Christiane Passevant : Vous avez parlé de secte, c’est le même système.

Philippe Faucon : C’est la même chose.

Annie Gava (Zibeline) : Les dernières paroles de la mère sont « ils ont tué mon fils ». Le « ils » est ambigu. Vous l’avez voulu ainsi ?

Philippe Faucon : Elle évoque sans doute ceux qui ont manipulé et détourné son fils, mais il n’y a sans doute pas qu’eux. De toute façon, elle ne pouvait pas le dire autrement.

Christiane Passevant : C’est aussi plus fort pour la réflexion de laisser cette ambiguïté. C’est une porte ouverte pour comprendre la situation et ses conséquences.

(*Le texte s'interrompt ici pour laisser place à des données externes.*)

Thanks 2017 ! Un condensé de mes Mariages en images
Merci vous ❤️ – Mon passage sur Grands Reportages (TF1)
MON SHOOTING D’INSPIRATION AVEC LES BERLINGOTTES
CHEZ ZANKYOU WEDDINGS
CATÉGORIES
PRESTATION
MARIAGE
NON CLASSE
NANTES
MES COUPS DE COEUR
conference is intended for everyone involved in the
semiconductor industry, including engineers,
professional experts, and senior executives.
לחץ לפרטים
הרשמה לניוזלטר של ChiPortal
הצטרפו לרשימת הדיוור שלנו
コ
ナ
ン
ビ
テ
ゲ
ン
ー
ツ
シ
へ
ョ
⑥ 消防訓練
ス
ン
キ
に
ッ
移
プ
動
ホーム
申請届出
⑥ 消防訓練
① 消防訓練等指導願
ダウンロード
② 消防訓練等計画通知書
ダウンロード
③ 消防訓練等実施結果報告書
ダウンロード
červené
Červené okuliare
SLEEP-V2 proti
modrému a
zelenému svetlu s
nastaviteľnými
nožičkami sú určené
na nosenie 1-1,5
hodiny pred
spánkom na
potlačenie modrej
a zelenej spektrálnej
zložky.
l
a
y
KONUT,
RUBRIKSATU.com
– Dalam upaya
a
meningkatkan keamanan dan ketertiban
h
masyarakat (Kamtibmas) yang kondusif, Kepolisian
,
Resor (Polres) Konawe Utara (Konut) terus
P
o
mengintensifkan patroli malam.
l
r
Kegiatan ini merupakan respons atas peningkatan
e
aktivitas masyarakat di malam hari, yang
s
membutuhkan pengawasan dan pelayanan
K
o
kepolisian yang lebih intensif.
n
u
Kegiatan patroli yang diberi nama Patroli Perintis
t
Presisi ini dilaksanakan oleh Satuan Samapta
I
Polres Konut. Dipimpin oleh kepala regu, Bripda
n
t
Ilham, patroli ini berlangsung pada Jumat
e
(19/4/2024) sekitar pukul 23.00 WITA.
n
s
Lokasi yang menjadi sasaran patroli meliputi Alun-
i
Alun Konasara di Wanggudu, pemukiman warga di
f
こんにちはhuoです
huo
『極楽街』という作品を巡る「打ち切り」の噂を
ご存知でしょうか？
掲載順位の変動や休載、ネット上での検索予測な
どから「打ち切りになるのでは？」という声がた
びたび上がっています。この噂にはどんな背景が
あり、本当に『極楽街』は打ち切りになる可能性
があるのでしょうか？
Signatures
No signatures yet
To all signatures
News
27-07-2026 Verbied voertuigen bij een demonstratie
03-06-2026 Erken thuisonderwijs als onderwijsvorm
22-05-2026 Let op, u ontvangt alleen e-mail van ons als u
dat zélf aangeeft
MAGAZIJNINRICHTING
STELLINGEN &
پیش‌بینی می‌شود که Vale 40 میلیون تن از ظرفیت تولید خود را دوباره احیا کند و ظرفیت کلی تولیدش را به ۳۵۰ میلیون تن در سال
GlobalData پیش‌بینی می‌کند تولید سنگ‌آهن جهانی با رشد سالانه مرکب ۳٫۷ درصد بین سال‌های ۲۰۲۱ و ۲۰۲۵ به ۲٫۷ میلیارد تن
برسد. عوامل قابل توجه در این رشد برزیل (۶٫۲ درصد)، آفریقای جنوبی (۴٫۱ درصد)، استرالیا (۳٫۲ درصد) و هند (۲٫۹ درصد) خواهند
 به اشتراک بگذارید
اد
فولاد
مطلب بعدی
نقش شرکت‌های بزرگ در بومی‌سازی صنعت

— (Divergences FM) : Pensez-vous que le festival international du cinéma méditerranéen de Montpellier soit une opportunité de montrer ce genre de film ?

Philippe Faucon : Oui et c’est un festival que j’aime beaucoup. J’y suis déjà venu plusieurs fois. C’est un festival différent qui montre des films pas forcément produits pas de grosses machines et de façon très judicieuse. Des cinéastes sont apparus ici, soi-disant découverts ailleurs ensuite. Cinemed est un des rares festivals où le public est très présent et avec une grande curiosité. Les salles sont pleines, les gens sont en demande, il y a une envie, de l’intérêt et c’est bien de sentir cela. Ce n’est pas le cas partout.


Cet entretien a eu lieu le samedi 22 octobre 2011 dans le cadre du 33e Festival international du cinéma méditerranéen de Montpellier, CINEMED.

Projeté en avant-première au 33e CINEMED, La Désintégration sort le 15 février 2012 dans les salles.